■ **WHAT TO DO**
The complete listing should be copied out exactly.
————
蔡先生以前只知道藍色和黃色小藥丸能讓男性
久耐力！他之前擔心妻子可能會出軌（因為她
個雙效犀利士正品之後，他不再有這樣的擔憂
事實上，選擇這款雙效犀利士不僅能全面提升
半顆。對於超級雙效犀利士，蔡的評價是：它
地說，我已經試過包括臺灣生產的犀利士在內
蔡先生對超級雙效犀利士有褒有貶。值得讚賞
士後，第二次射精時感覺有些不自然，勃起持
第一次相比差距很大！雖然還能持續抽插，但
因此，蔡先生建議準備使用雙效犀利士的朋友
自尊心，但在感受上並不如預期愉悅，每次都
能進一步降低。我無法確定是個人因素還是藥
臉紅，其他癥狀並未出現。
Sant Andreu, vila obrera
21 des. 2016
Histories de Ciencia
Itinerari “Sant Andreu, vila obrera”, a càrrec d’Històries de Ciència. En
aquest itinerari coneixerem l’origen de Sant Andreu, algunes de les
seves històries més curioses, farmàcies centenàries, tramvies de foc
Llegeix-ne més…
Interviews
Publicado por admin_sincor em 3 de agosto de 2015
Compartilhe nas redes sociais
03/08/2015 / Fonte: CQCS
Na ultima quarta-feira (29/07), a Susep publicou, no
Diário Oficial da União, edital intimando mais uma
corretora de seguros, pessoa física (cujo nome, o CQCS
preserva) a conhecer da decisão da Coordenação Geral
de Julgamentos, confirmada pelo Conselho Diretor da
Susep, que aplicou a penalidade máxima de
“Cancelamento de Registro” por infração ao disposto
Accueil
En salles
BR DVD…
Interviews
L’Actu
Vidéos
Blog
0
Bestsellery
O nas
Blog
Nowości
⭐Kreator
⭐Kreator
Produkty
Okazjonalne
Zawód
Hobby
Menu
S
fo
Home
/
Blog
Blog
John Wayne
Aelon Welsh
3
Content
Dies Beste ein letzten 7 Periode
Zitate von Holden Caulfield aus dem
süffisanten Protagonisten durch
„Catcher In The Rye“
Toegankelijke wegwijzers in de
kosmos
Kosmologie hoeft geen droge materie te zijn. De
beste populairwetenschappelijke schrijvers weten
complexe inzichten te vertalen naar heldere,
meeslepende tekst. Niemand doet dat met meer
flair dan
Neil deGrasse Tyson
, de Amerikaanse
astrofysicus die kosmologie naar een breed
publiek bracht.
————
■ **EXERCISE RESPONSE**
蔡先生以前只知道藍色和黃色小藥丸能讓男性
久耐力！他之前擔心妻子可能會出軌（因為她
個雙效犀利士正品之後，他不再有這樣的擔憂
事實上，選擇這款雙效犀利士不僅能全面提升
半顆。對於超級雙效犀利士，蔡的評價是：它
地說，我已經試過包括臺灣生產的犀利士在內
蔡先生對超級雙效犀利士有褒有貶。值得讚賞
士後，第二次射精時感覺有些不自然，勃起持
第一次相比差距很大！雖然還能持續抽插，但
因此，蔡先生建議準備使用雙效犀利士的朋友
自尊心，但在感受上並不如預期愉悅，每次都
能進一步降低。我無法確定是個人因素還是藥
臉紅，其他癥狀並未出現。
Sant Andreu, vila obrera
21 des. 2016
Histories de Ciencia
Itinerari “Sant Andreu, vila obrera”, a càrrec d’Històries de Ciència. En
aquest itinerari coneixerem l’origen de Sant Andreu, algunes de les
seves històries més curioses, farmàcies centenàries, tramvies de foc
Llegeix-ne més…
Interviews
Publicado por admin_sincor em 3 de agosto de 2015
Compartilhe nas redes sociais
03/08/2015 / Fonte: CQCS
Na ultima quarta-feira (29/07), a Susep publicou, no
Diário Oficial da União, edital intimando mais uma
corretora de seguros, pessoa física (cujo nome, o CQCS
preserva) a conhecer da decisão da Coordenação Geral
de Julgamentos, confirmada pelo Conselho Diretor da
Susep, que aplicou a penalidade máxima de
“Cancelamento de Registro” por infração ao disposto
Accueil
En salles
BR DVD…
Interviews
L’Actu
Vidéos
Blog
0
Bestsellery
O nas
Blog
Nowości
⭐Kreator
⭐Kreator
Produkty
Okazjonalne
Zawód
Hobby
Menu
S
fo
Home
/
Blog
Blog
John Wayne
Aelon Welsh
3
Content
Dies Beste ein letzten 7 Periode
Zitate von Holden Caulfield aus dem
süffisanten Protagonisten durch
„Catcher In The Rye“
Toegankelijke wegwijzers in de
kosmos
Kosmologie hoeft geen droge materie te zijn. De
beste populairwetenschappelijke schrijvers weten
complexe inzichten te vertalen naar heldere,
meeslepende tekst. Niemand doet dat met meer
flair dan
Neil deGrasse Tyson
, de Amerikaanse
astrofysicus die kosmologie naar een breed
publiek bracht.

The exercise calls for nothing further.